Start of RECORDED DATA
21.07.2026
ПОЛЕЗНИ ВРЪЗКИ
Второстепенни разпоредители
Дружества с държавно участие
End of RECORDED DATA
Start of RECORDED DATA
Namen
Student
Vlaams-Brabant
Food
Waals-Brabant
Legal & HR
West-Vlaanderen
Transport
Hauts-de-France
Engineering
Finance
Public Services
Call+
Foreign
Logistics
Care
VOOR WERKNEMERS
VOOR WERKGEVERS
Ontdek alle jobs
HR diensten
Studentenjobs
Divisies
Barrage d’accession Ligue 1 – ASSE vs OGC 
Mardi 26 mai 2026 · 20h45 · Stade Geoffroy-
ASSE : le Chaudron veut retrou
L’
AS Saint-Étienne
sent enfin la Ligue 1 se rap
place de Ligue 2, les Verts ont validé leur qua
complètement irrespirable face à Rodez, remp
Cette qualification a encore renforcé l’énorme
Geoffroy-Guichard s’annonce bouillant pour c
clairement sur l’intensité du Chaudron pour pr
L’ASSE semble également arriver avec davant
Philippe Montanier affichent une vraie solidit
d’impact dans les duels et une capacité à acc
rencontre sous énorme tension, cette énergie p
End of RECORDED DATA
- _WORK TO COMPLETE_:
Pick out every line of the listing above that contains the string "Geoffroy", matching case exactly.

- _YOUR SOLUTION_:
Mardi 26 mai 2026 · 20h45 · Stade Geoffroy-
Geoffroy-Guichard s’annonce bouillant pour c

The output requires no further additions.